[Start of section]

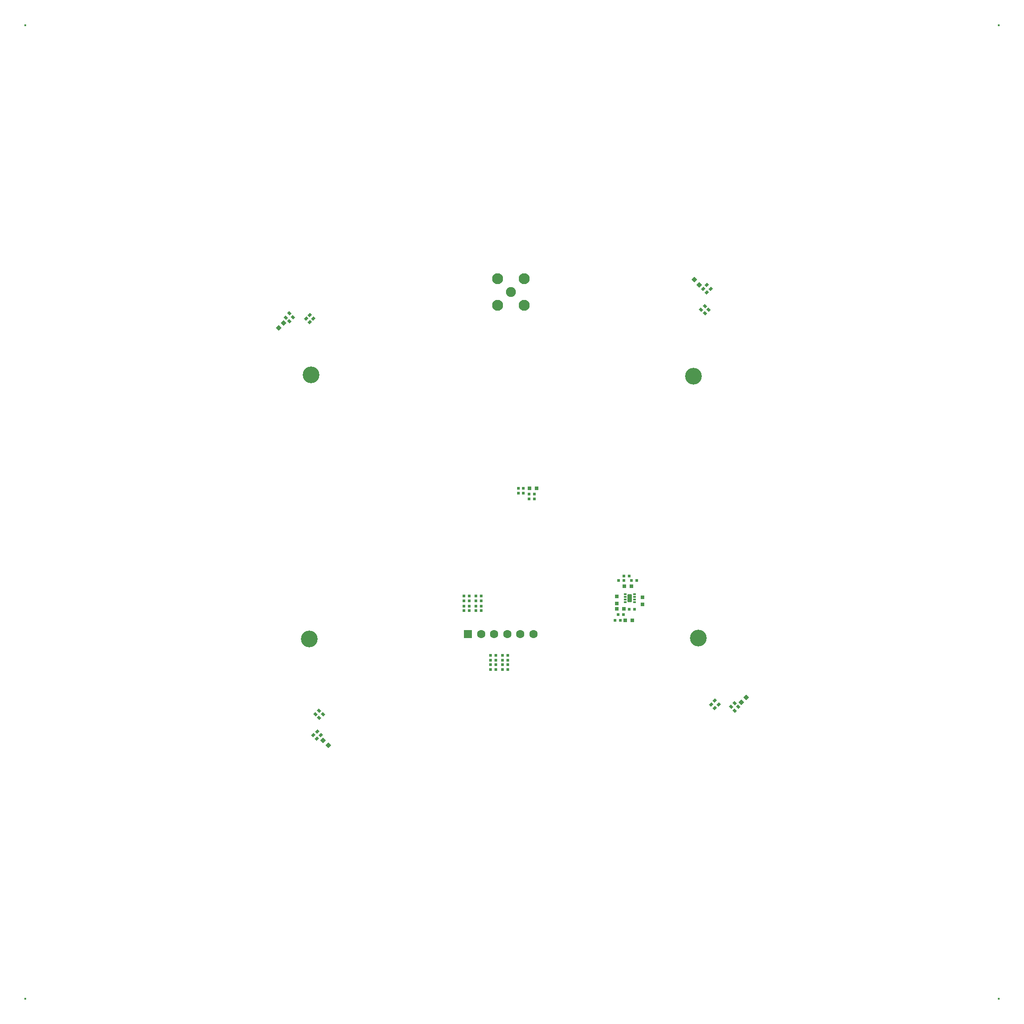
<source format=gbr>
G04*
G04 #@! TF.GenerationSoftware,Altium Limited,Altium Designer,25.0.2 (28)*
G04*
G04 Layer_Color=255*
%FSLAX24Y24*%
%MOIN*%
G70*
G04*
G04 #@! TF.SameCoordinates,4B7BC283-7035-4C9F-97D5-5998C8FB6373*
G04*
G04*
G04 #@! TF.FilePolarity,Positive*
G04*
G01*
G75*
%ADD14R,0.0236X0.0217*%
G04:AMPARAMS|DCode=20|XSize=19.7mil|YSize=23.6mil|CornerRadius=0mil|HoleSize=0mil|Usage=FLASHONLY|Rotation=135.000|XOffset=0mil|YOffset=0mil|HoleType=Round|Shape=Rectangle|*
%AMROTATEDRECTD20*
4,1,4,0.0153,0.0014,-0.0014,-0.0153,-0.0153,-0.0014,0.0014,0.0153,0.0153,0.0014,0.0*
%
%ADD20ROTATEDRECTD20*%

G04:AMPARAMS|DCode=22|XSize=19.7mil|YSize=23.6mil|CornerRadius=0mil|HoleSize=0mil|Usage=FLASHONLY|Rotation=45.000|XOffset=0mil|YOffset=0mil|HoleType=Round|Shape=Rectangle|*
%AMROTATEDRECTD22*
4,1,4,0.0014,-0.0153,-0.0153,0.0014,-0.0014,0.0153,0.0153,-0.0014,0.0014,-0.0153,0.0*
%
%ADD22ROTATEDRECTD22*%

%ADD70C,0.0630*%
%ADD71R,0.0600X0.0630*%
%ADD72C,0.0748*%
%ADD73C,0.0827*%
%ADD74C,0.0157*%
%ADD75C,0.1260*%
%ADD80R,0.0236X0.0197*%
G04:AMPARAMS|DCode=81|XSize=11.8mil|YSize=21.7mil|CornerRadius=3mil|HoleSize=0mil|Usage=FLASHONLY|Rotation=270.000|XOffset=0mil|YOffset=0mil|HoleType=Round|Shape=RoundedRectangle|*
%AMROUNDEDRECTD81*
21,1,0.0118,0.0157,0,0,270.0*
21,1,0.0059,0.0217,0,0,270.0*
1,1,0.0059,-0.0079,-0.0030*
1,1,0.0059,-0.0079,0.0030*
1,1,0.0059,0.0079,0.0030*
1,1,0.0059,0.0079,-0.0030*
%
%ADD81ROUNDEDRECTD81*%
G04:AMPARAMS|DCode=82|XSize=63mil|YSize=33.5mil|CornerRadius=8.4mil|HoleSize=0mil|Usage=FLASHONLY|Rotation=270.000|XOffset=0mil|YOffset=0mil|HoleType=Round|Shape=RoundedRectangle|*
%AMROUNDEDRECTD82*
21,1,0.0630,0.0167,0,0,270.0*
21,1,0.0463,0.0335,0,0,270.0*
1,1,0.0167,-0.0084,-0.0231*
1,1,0.0167,-0.0084,0.0231*
1,1,0.0167,0.0084,0.0231*
1,1,0.0167,0.0084,-0.0231*
%
%ADD82ROUNDEDRECTD82*%
%ADD83R,0.0295X0.0315*%
G04:AMPARAMS|DCode=84|XSize=31.5mil|YSize=29.5mil|CornerRadius=0mil|HoleSize=0mil|Usage=FLASHONLY|Rotation=225.000|XOffset=0mil|YOffset=0mil|HoleType=Round|Shape=Rectangle|*
%AMROTATEDRECTD84*
4,1,4,0.0007,0.0216,0.0216,0.0007,-0.0007,-0.0216,-0.0216,-0.0007,0.0007,0.0216,0.0*
%
%ADD84ROTATEDRECTD84*%

G04:AMPARAMS|DCode=85|XSize=31.5mil|YSize=29.5mil|CornerRadius=0mil|HoleSize=0mil|Usage=FLASHONLY|Rotation=135.000|XOffset=0mil|YOffset=0mil|HoleType=Round|Shape=Rectangle|*
%AMROTATEDRECTD85*
4,1,4,0.0216,-0.0007,0.0007,-0.0216,-0.0216,0.0007,-0.0007,0.0216,0.0216,-0.0007,0.0*
%
%ADD85ROTATEDRECTD85*%

%ADD86R,0.0315X0.0295*%
D14*
X36114Y31912D02*
D03*
X35720D02*
D03*
X36626Y31912D02*
D03*
X37020D02*
D03*
X38122Y28558D02*
D03*
X37728D02*
D03*
X38634D02*
D03*
X39028D02*
D03*
X47768Y34542D02*
D03*
X48161D02*
D03*
X48713Y34188D02*
D03*
X48319D02*
D03*
X47728Y31629D02*
D03*
X47335D02*
D03*
X47374Y34188D02*
D03*
X47768D02*
D03*
X48555Y32023D02*
D03*
X48161D02*
D03*
X39028Y28204D02*
D03*
X38634D02*
D03*
X37728D02*
D03*
X38122D02*
D03*
X37020Y32267D02*
D03*
X36626D02*
D03*
X35720Y32267D02*
D03*
X36114D02*
D03*
X39028Y27849D02*
D03*
X38634D02*
D03*
X37728D02*
D03*
X38122D02*
D03*
X37020Y32661D02*
D03*
X36626D02*
D03*
X35720D02*
D03*
X36114D02*
D03*
X47098Y31196D02*
D03*
X47492D02*
D03*
D20*
X23849Y53891D02*
D03*
X24127Y54170D02*
D03*
X24679Y22831D02*
D03*
X24400Y22553D02*
D03*
X54878Y24860D02*
D03*
X54600Y24581D02*
D03*
X54006Y55860D02*
D03*
X54285Y56138D02*
D03*
X54009Y56414D02*
D03*
X53731Y56135D02*
D03*
X54321Y24876D02*
D03*
X54600Y25154D02*
D03*
X24676Y22277D02*
D03*
X24954Y22556D02*
D03*
X24403Y53894D02*
D03*
X24125Y53616D02*
D03*
D22*
X22868Y54009D02*
D03*
X22589Y54288D02*
D03*
X24836Y23852D02*
D03*
X24558Y24130D02*
D03*
X55817Y24682D02*
D03*
X56096Y24403D02*
D03*
X53849Y54839D02*
D03*
X54127Y54561D02*
D03*
X53852Y54285D02*
D03*
X53573Y54563D02*
D03*
X24833Y24401D02*
D03*
X25112Y24122D02*
D03*
X22314Y53973D02*
D03*
X22592Y53695D02*
D03*
X56371Y24679D02*
D03*
X56093Y24957D02*
D03*
D70*
X40953Y30169D02*
D03*
X38984D02*
D03*
X38000D02*
D03*
X37016D02*
D03*
X39969D02*
D03*
D71*
X36031D02*
D03*
D72*
X39260Y55886D02*
D03*
D73*
X40260Y56886D02*
D03*
X38260D02*
D03*
Y54886D02*
D03*
X40260D02*
D03*
D74*
X2740Y2740D02*
D03*
X75968D02*
D03*
Y75969D02*
D03*
X2740D02*
D03*
D75*
X24087Y29795D02*
D03*
X24228Y49657D02*
D03*
X53354Y29868D02*
D03*
X53008Y49547D02*
D03*
D80*
X40209Y40763D02*
D03*
X39815D02*
D03*
X41035Y40330D02*
D03*
X40642D02*
D03*
X38634Y27495D02*
D03*
X39028D02*
D03*
X40642Y40684D02*
D03*
X41035D02*
D03*
X39815Y41117D02*
D03*
X40209D02*
D03*
X36114Y33015D02*
D03*
X35720D02*
D03*
X36626D02*
D03*
X37020D02*
D03*
X38122Y27495D02*
D03*
X37728D02*
D03*
D81*
X47844Y32566D02*
D03*
Y32763D02*
D03*
Y32960D02*
D03*
Y33157D02*
D03*
X48549Y32566D02*
D03*
Y32763D02*
D03*
Y32960D02*
D03*
Y33157D02*
D03*
D82*
X48197Y32861D02*
D03*
D83*
X47856Y31196D02*
D03*
X48388D02*
D03*
X41183Y41117D02*
D03*
X40652D02*
D03*
X47226Y32062D02*
D03*
X47758D02*
D03*
X48337Y33755D02*
D03*
X47805D02*
D03*
D84*
X53052Y56817D02*
D03*
X53428Y56441D02*
D03*
X25139Y22171D02*
D03*
X25515Y21795D02*
D03*
D85*
X56596Y25024D02*
D03*
X56971Y25400D02*
D03*
X22168Y53556D02*
D03*
X21792Y53180D02*
D03*
D86*
X49165Y32918D02*
D03*
Y32387D02*
D03*
X47217Y32466D02*
D03*
Y32997D02*
D03*
M02*

</source>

[End of section]

### [Exercise brief]
Your answer should reproduce each line of the listing that holds the word "RoundedRectangle".

### [Result of the exercise]
G04:AMPARAMS|DCode=81|XSize=11.8mil|YSize=21.7mil|CornerRadius=3mil|HoleSize=0mil|Usage=FLASHONLY|Rotation=270.000|XOffset=0mil|YOffset=0mil|HoleType=Round|Shape=RoundedRectangle|*
G04:AMPARAMS|DCode=82|XSize=63mil|YSize=33.5mil|CornerRadius=8.4mil|HoleSize=0mil|Usage=FLASHONLY|Rotation=270.000|XOffset=0mil|YOffset=0mil|HoleType=Round|Shape=RoundedRectangle|*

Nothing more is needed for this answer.